Review.
Starts as a space opera, turns into an exploration story, to end up with a bleak view of a bleak future. Hmm...
Parts are good, as usual Shawn brings a surprising concept and adds some twists. I like the story, but I do not fully agree with his conclusion.
Plot
Humanity visits a star that 'disappeared' and finds a very large globe enclosing that star. This visiting ship runs into trouble but the crew finds one escape: the sphere turns out to have holes (entry points). The ship enters the globe through one of these holes and crash lands.
The remainder of the story deals with the visitors trying to find their way back.
Then, there's some nasty depressive stuff at the end.
Hollow world
Will a full hollow world, immensely large, enclosing a sun, with enough food and space for everybody, stop a race from developing? From a first look, you might indeed agree. Space enough, so there is no need to 'fight' for food (cause no.1 for evolution). If people are unhappy, they just move, and find a new, empty, quiet place to live under the sun.
How true.
So it is a giant flytrap, honeypot, no escape possible, the doom for every intelligent planet dwelling race.
Perhaps.
Perhaps not. Not entirely.
Cluster
Humanity has a tendency to 'cluster', take a look at the big cities. Crowded masses of mankind, growing and growing and growing. For food only? No. We appear to like luxury (read: electric / electronic gadgets) so much that we go to great efforts to acquire it. So, even if a part of the people in the cities would move outward, what would happen when the pressure in the center of those highly populated areas goes above a certain threshold? Sickness, unhappiness, fear, terror, rage, fights, chaos. And we end up with another part of that immense inside-out globe turned uninhabitable. For a while.
A few nukes could do wonders... How about blowing a hole into this thing? Would the force field stop air leaking out of any new holes created? Even if the hollow world would not offer any materials suitable for creating nuclear bombs, these things could still be build on other worlds...
Assuming no nukes then there's always biological warfare. You need very few resources to develop new nasty diseases.

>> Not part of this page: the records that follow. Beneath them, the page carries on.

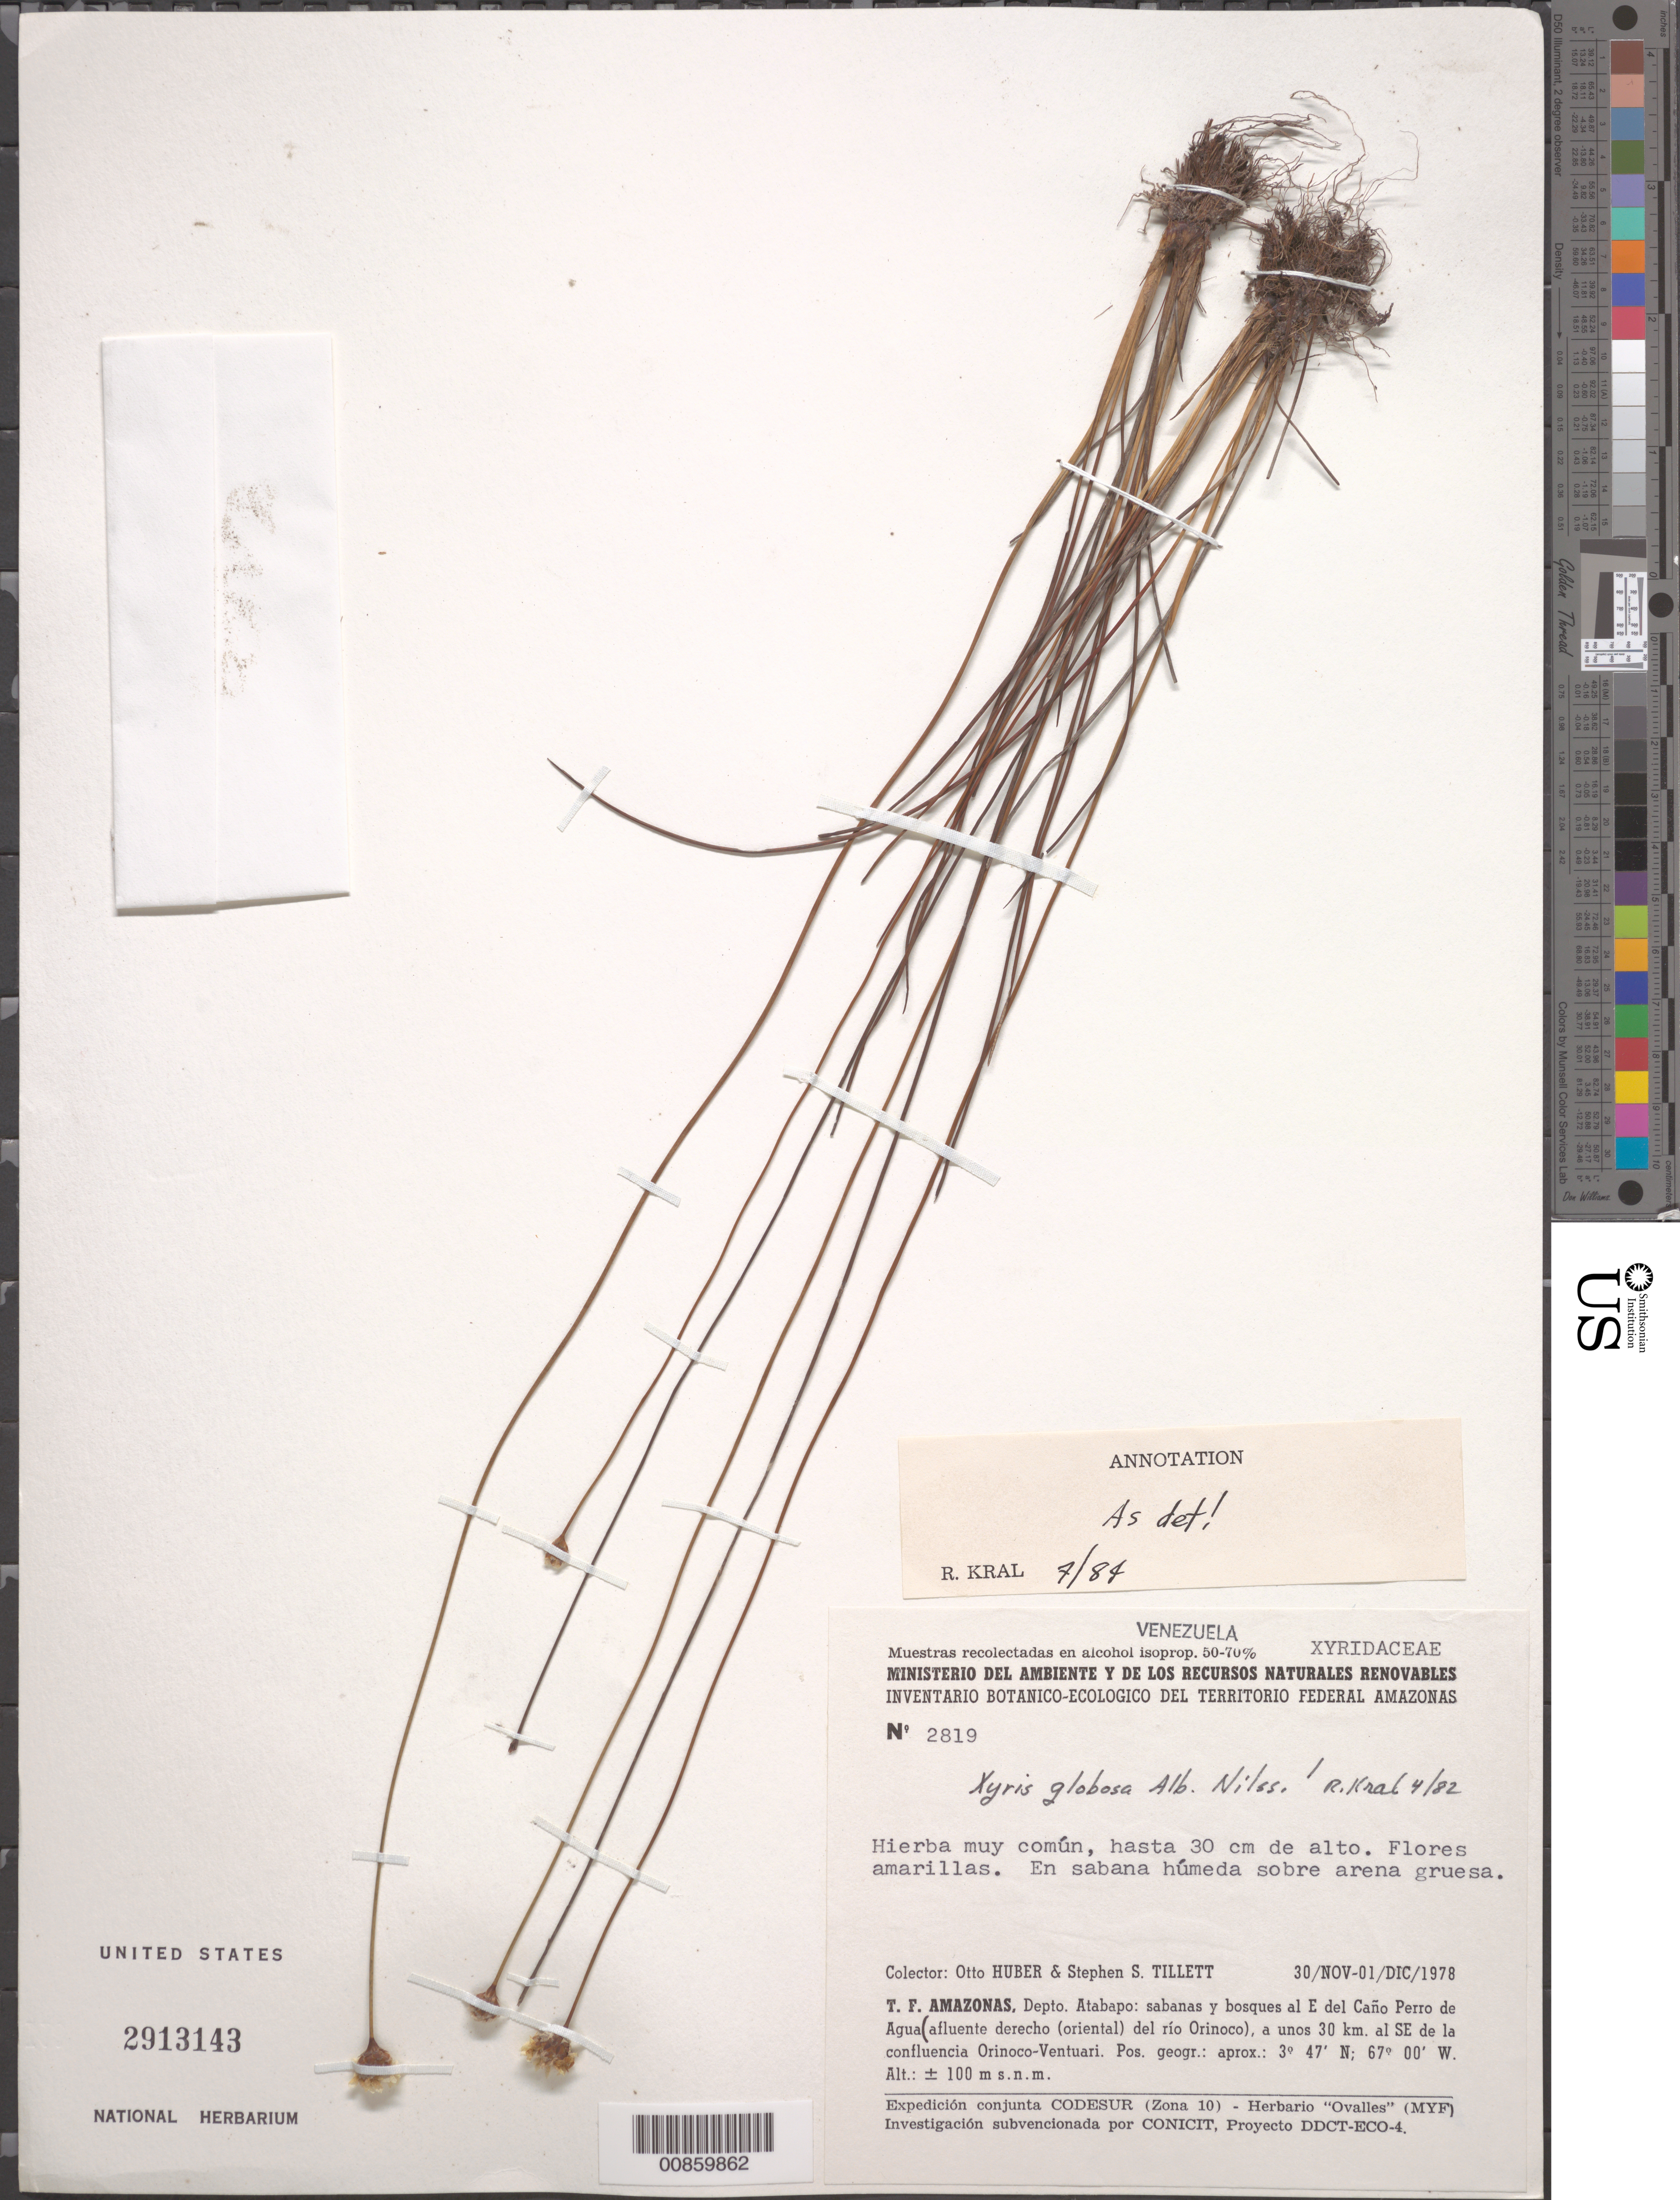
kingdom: Plantae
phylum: Tracheophyta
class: Liliopsida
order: Poales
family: Xyridaceae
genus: Xyris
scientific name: Xyris globosa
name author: Nilsson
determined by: Kral, Robert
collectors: O. Huber & S. S. Tillett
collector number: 2819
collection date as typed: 30-Nov-78 to 1-Dec-78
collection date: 1978-11-30/1978-12-01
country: Venezuela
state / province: Amazonas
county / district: Atabapo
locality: E del Caño Perro de Agua, 30 km SE de la confluencia Orinoco-Ventuari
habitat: Sabana húmeda sobre arena gruesa; sabanas y bosques.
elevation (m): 100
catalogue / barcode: US 2913143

In other words: yes, such an immense globe is a trap, but not one that stops humanities desire to breed and / or kill. Perhaps the super beings in Shaw's story did expect a more civilized race to discover space travel?
Nice read, but aged. And I think the aliens / creators of the sphere (regardless if they created the sphere with good or evil intent) may have overlooked the murderous, barbarian tendencies of some of the trapped races. Including humans.
Bring on the nukes and bio-weapons, boys! We got some spheres to contaminate!